Deep neural networks’ seemingly anomalous generalization behaviors, benign overfitting, double descent, and successful overparametrization are neither unique to neural networks nor inherently mysterious. These phenomena can be understood through established frameworks like PAC-Bayes and countable hypothesis bounds. A researcher from New York University presents “soft inductive biases” as a key unifying principle in explaining these phenomena: rather than restricting hypothesis space, this approach embraces flexibility while maintaining a preference for simpler solutions consistent with data. This principle applies across various model classes, showing that deep learning isn’t fundamentally different from other approaches. However, deep learning remains distinctive in specific aspects.
Inductive biases traditionally function as restriction biases that constrain hypothesis space to improve generalization, allowing data to eliminate inappropriate solutions. Convolutional neural networks exemplify this approach by imposing hard constraints like locality and translation equivariance on MLPs through parameter removal and sharing. Soft inductive biases represent a broader principle where certain solutions are preferred without eliminating alternatives that fit the data equally well. Unlike restriction biases with their hard constraints, soft biases guide rather than limit the hypothesis space. These biases influence the training process through mechanisms like regularization and Bayesian priors over parameters.
Embracing flexible hypothesis spaces has complex real-world data structures but requires prior bias toward certain solutions to ensure good generalization. Despite challenging conventional wisdom around overfitting and metrics like Rademacher complexity, phenomena like overparametrization align with the intuitive understanding of generalization. These phenomena can be characterized through long-established frameworks, including PAC-Bayes and countable hypothesis bounds. The concept of effective dimensionality provides additional intuition for understanding behaviors. Frameworks that have shaped conventional generalization wisdom often fail to explain these phenomena, highlighting the value of established alternative methods for understanding modern machine learning‘s generalization properties.
Benign overfitting describes models’ ability to perfectly fit noise while still generalizing well on structured data, showing that capacity for overfitting doesn’t necessarily lead to poor generalization on meaningful problems. Convolutional neural networks could fit random image labels while maintaining strong performance on structured image recognition tasks. This behavior contradicts established generalization frameworks like VC dimension and Rademacher complexity, with the authors claiming no existing formal measure could explain these models’ simplicity despite their enormous size. Another definition for benign overfitting is described as “one of the key mysteries uncovered by deep learning.” However, this isn’t unique to neural networks, as it can be reproduced across various model classes.

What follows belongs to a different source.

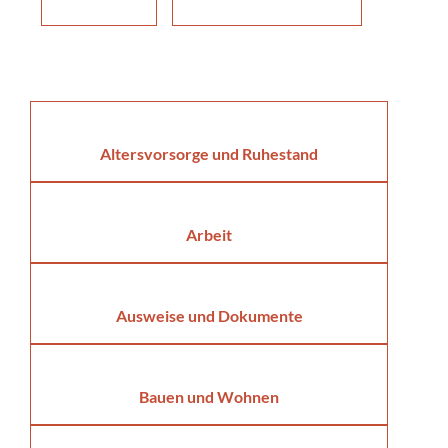
Altersvorsorge und Ruhestand
Arbeit
Ausweise und Dokumente
Bauen und Wohnen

Double descent refers to a generalization error that decreases, increases, and then decreases again as model parameters increase. The initial pattern follows the “classical regime” where models capture useful structure but eventually overfit. The second descent occurs in the “modern interpolating regime” after training loss approaches zero. Double descent is shown for a ResNet-18 and a linear model. For the ResNet, cross-entropy loss is seen on CIFAR-100 as the width of each layer increases. As layer width increases in the ResNet or parameters increase in the linear model, both follow similar patterns: Effective dimensionality rises until it reaches the interpolation threshold, then decreases as generalization improves. This phenomenon can be formally tracked using PAC-Bayes bounds.
In conclusion, Overparametrization, benign overfitting, and double descent represent intriguing phenomena deserving continued study. However, contrary to widespread beliefs, these behaviors align with established generalization frameworks, can be reproduced in non-neural models, and can be intuitively understood. This understanding should bridge diverse research communities, preventing valuable perspectives and frameworks from being overlooked. Other phenomena like grokking and scaling laws aren’t presented as evidence for rethinking generalization frameworks or as neural network-specific. Recent research confirms that these phenomena apply to linear models. Moreover, PAC-Bayes and countable hypothesis bounds remain consistent with large language models.